LOVE TURMOIL

 

 

  • Confessions of a Burning Soul by Joanne Bugeja (Olympia, ISBN 978-1-78830-023-0)

 

 

Poetry and love form a perennial artistic partnership. It began with primitive bards scratching their first graffiti in underground caves and it has continued to this day and age of electronic phenomena and horrific climatic change.

It is not a sedentary partnership but is more of a cool vehicle one either drives resolutely to romantic eternity or on which one simply prefers to get an easy ride. Whichever way the poet decides, it is always a live wire that both shocks and pampers the soul, a massive paradox that has entertained and challenged countless generations. As a medium, poetry is a survivor and much of the credit goes to the wondrous avenues it provides in the search and confirmation of love destinations, love destinies and love conundrums.

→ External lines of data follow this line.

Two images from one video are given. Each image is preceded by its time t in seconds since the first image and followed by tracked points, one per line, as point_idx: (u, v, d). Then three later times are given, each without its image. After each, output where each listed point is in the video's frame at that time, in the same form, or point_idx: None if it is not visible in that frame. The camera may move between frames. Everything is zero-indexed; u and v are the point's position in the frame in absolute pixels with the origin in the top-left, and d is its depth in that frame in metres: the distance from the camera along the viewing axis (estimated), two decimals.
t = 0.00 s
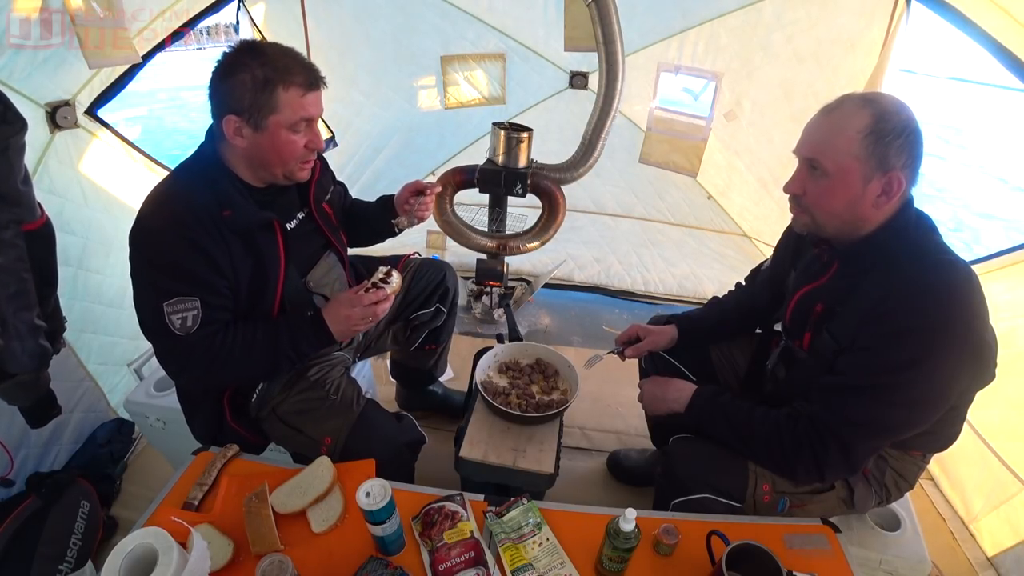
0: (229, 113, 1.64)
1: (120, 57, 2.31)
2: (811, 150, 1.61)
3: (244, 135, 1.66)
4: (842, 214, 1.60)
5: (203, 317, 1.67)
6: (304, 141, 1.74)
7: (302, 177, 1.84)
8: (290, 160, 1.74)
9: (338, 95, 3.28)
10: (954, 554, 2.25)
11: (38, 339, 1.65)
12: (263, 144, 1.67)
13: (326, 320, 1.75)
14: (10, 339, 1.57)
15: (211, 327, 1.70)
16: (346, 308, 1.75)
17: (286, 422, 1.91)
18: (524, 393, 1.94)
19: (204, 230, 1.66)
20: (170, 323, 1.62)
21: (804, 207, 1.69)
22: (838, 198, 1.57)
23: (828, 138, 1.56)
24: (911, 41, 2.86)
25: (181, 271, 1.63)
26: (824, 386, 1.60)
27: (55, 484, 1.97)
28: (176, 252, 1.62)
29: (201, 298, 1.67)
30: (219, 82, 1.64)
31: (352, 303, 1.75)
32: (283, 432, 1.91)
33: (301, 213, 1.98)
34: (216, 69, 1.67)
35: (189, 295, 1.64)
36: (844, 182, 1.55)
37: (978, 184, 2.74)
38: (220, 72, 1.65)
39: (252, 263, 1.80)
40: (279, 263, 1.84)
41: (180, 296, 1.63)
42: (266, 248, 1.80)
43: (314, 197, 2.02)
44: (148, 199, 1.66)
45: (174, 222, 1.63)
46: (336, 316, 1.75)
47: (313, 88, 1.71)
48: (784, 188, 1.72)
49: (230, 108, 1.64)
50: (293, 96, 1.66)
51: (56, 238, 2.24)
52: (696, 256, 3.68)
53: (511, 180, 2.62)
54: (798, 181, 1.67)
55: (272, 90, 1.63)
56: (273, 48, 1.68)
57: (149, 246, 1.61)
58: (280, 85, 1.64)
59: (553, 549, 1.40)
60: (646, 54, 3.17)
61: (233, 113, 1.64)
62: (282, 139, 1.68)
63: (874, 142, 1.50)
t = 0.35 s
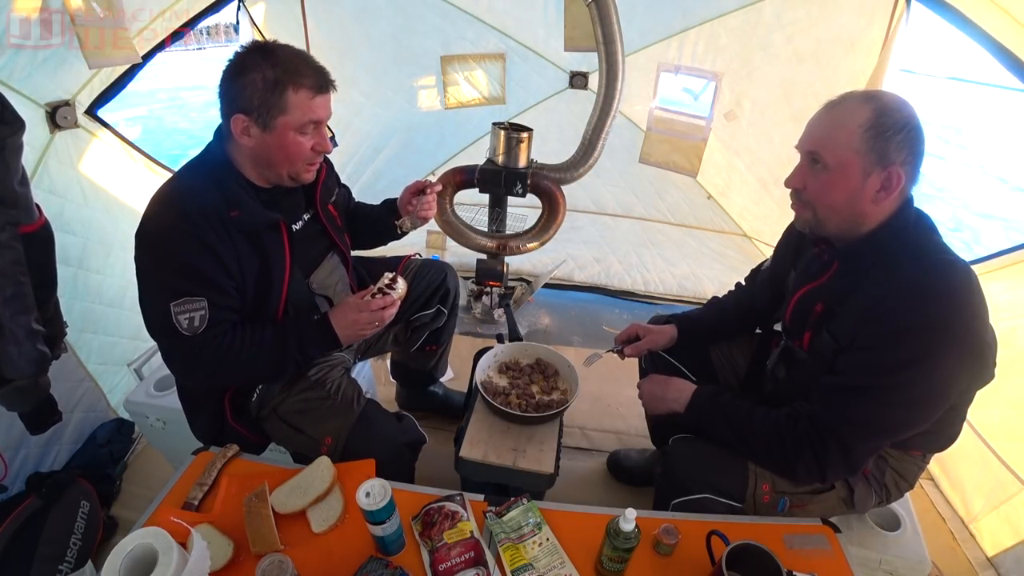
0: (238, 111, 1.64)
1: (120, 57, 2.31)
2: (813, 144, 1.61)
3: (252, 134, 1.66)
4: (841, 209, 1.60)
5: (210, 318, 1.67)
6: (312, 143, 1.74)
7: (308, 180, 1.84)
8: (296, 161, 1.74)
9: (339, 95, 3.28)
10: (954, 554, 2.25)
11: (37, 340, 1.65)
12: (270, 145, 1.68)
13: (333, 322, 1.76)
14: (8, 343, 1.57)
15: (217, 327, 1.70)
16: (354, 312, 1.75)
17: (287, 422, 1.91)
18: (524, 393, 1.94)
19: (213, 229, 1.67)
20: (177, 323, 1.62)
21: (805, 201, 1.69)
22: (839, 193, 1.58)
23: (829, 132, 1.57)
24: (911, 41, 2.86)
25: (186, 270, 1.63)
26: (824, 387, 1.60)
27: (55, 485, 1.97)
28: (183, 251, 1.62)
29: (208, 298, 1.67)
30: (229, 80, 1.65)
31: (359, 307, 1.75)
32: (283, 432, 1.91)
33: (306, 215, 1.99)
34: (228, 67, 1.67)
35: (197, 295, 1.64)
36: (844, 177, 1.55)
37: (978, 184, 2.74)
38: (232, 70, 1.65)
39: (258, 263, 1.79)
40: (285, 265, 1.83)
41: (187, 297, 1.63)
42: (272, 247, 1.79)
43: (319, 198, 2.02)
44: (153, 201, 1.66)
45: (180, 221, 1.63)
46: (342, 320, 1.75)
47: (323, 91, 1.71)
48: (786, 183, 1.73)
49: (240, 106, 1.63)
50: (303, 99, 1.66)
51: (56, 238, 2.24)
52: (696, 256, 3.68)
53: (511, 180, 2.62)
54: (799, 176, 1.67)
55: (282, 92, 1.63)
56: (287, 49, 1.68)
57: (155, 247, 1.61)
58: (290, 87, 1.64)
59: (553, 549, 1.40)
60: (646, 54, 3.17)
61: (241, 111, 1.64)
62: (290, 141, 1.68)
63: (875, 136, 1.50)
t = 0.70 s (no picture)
0: (237, 115, 1.64)
1: (120, 57, 2.31)
2: (801, 147, 1.60)
3: (248, 138, 1.66)
4: (838, 207, 1.59)
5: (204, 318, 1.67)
6: (308, 155, 1.74)
7: (300, 189, 1.85)
8: (289, 171, 1.74)
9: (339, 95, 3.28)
10: (954, 554, 2.25)
11: (38, 340, 1.65)
12: (265, 151, 1.68)
13: (325, 315, 1.73)
14: (9, 343, 1.57)
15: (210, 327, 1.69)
16: (345, 301, 1.73)
17: (286, 421, 1.91)
18: (524, 393, 1.94)
19: (207, 231, 1.66)
20: (171, 323, 1.63)
21: (803, 206, 1.68)
22: (833, 193, 1.57)
23: (815, 134, 1.57)
24: (911, 41, 2.86)
25: (185, 270, 1.63)
26: (823, 390, 1.60)
27: (55, 485, 1.97)
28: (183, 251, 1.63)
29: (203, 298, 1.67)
30: (232, 83, 1.65)
31: (349, 294, 1.74)
32: (282, 431, 1.91)
33: (306, 215, 1.99)
34: (233, 69, 1.67)
35: (191, 295, 1.64)
36: (835, 175, 1.54)
37: (978, 184, 2.74)
38: (235, 73, 1.65)
39: (257, 262, 1.79)
40: (284, 265, 1.84)
41: (181, 297, 1.63)
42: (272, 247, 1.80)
43: (319, 198, 2.02)
44: (153, 201, 1.66)
45: (179, 221, 1.63)
46: (333, 311, 1.73)
47: (324, 105, 1.70)
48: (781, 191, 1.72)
49: (239, 111, 1.64)
50: (302, 111, 1.66)
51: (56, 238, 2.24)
52: (696, 256, 3.69)
53: (511, 180, 2.62)
54: (793, 182, 1.67)
55: (282, 103, 1.63)
56: (294, 58, 1.68)
57: (154, 246, 1.62)
58: (290, 98, 1.63)
59: (553, 549, 1.40)
60: (646, 54, 3.17)
61: (240, 115, 1.64)
62: (286, 149, 1.68)
63: (858, 133, 1.50)
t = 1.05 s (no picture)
0: (229, 118, 1.67)
1: (120, 57, 2.31)
2: (784, 157, 1.60)
3: (243, 139, 1.69)
4: (823, 215, 1.59)
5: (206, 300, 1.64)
6: (302, 148, 1.74)
7: (301, 186, 1.87)
8: (287, 167, 1.76)
9: (339, 95, 3.28)
10: (954, 554, 2.25)
11: (40, 340, 1.65)
12: (261, 150, 1.69)
13: (307, 250, 1.60)
14: (12, 341, 1.58)
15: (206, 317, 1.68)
16: (331, 236, 1.61)
17: (286, 422, 1.90)
18: (524, 393, 1.94)
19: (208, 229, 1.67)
20: (171, 305, 1.60)
21: (788, 214, 1.68)
22: (817, 201, 1.56)
23: (796, 143, 1.57)
24: (911, 41, 2.86)
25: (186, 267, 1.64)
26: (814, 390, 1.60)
27: (55, 484, 1.97)
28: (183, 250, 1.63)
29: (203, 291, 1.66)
30: (221, 85, 1.68)
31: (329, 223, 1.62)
32: (281, 431, 1.90)
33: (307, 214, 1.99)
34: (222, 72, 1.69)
35: (193, 277, 1.63)
36: (818, 184, 1.54)
37: (978, 184, 2.79)
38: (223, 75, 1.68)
39: (258, 260, 1.81)
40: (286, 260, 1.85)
41: (183, 280, 1.61)
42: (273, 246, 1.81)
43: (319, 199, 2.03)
44: (153, 202, 1.66)
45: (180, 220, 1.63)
46: (316, 244, 1.61)
47: (309, 91, 1.70)
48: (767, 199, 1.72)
49: (230, 114, 1.67)
50: (286, 100, 1.65)
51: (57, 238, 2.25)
52: (696, 256, 3.69)
53: (511, 180, 2.63)
54: (777, 190, 1.66)
55: (264, 95, 1.64)
56: (276, 53, 1.68)
57: (155, 245, 1.62)
58: (273, 90, 1.64)
59: (553, 549, 1.40)
60: (646, 54, 3.17)
61: (232, 117, 1.67)
62: (279, 143, 1.69)
63: (838, 140, 1.49)
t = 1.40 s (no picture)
0: (222, 123, 1.69)
1: (120, 57, 2.31)
2: (771, 176, 1.59)
3: (240, 142, 1.71)
4: (819, 227, 1.59)
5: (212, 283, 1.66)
6: (296, 143, 1.75)
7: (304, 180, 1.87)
8: (285, 162, 1.76)
9: (339, 95, 3.28)
10: (954, 554, 2.25)
11: (40, 339, 1.65)
12: (258, 150, 1.72)
13: (302, 224, 1.65)
14: (11, 340, 1.58)
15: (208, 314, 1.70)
16: (319, 200, 1.66)
17: (286, 422, 1.90)
18: (524, 393, 1.94)
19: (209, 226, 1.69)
20: (178, 292, 1.62)
21: (784, 229, 1.67)
22: (812, 214, 1.56)
23: (781, 161, 1.56)
24: (911, 41, 2.85)
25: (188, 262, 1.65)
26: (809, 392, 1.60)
27: (56, 484, 1.97)
28: (183, 250, 1.64)
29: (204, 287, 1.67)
30: (211, 92, 1.69)
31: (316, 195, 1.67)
32: (282, 431, 1.90)
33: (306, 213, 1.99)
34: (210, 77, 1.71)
35: (197, 263, 1.64)
36: (810, 198, 1.54)
37: (978, 184, 2.75)
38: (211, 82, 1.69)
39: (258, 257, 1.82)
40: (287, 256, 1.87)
41: (188, 267, 1.63)
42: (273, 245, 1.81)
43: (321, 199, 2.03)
44: (153, 202, 1.67)
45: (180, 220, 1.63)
46: (308, 217, 1.66)
47: (297, 86, 1.70)
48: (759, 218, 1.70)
49: (222, 119, 1.68)
50: (275, 99, 1.66)
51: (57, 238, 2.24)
52: (696, 256, 3.69)
53: (511, 180, 2.63)
54: (769, 209, 1.65)
55: (253, 96, 1.64)
56: (258, 54, 1.68)
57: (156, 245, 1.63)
58: (260, 90, 1.64)
59: (553, 549, 1.40)
60: (646, 54, 3.17)
61: (225, 122, 1.69)
62: (272, 142, 1.70)
63: (825, 153, 1.50)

Joanne Bugeja makes no bones about her affinity with romantic torrents and tribulations. Hers is an incredibly powerful shrill that leaves the reader not only wanting to discover more, but also caught in a poetic experience of hurricane force. She is a fashionista who is not afraid to bare her soul, clothes and all, by way of declaring her heart’s dictat. In her pulsating verse, she is at times trotting down the catwalk, at others gently sending out sensuous messages of comfort and personal awareness.

It really is the love turmoil that occurs across her artistic G spot, pushing her into tougher battles, better compromises and keener situations. There is a strange, eclectic feeling to this small, delightful collection of love poetry. Bugeja comes out as the Muhammad Ali, in drag, of the genre in the spirit of “float like a butterfly, sting like a bee.”

There is also a distinct musicality to Bugeja’s poetry, again sometimes interrupted by the sound of the boxing-ring bell that, for her, offers some respite and the joy of rejuvenation.

Recipe for female readers only? Hardly. Male readers will find ways of identifying with the poet and her musings, each in his own manner, but the poems in “Confessions of a Burning Soul” will instigate, challenge and threaten either sex.

For her relatively young age, Joanne Bugeja offers such an intriguing potpourri of emotions one finds it difficult at first to cope with it all, but in just forty-nine pages, one manages to become a part of this idyllic transformation that happens with love every time it is taken, as it has always been taken through the centuries, as the poet’s unique artistic pendulum.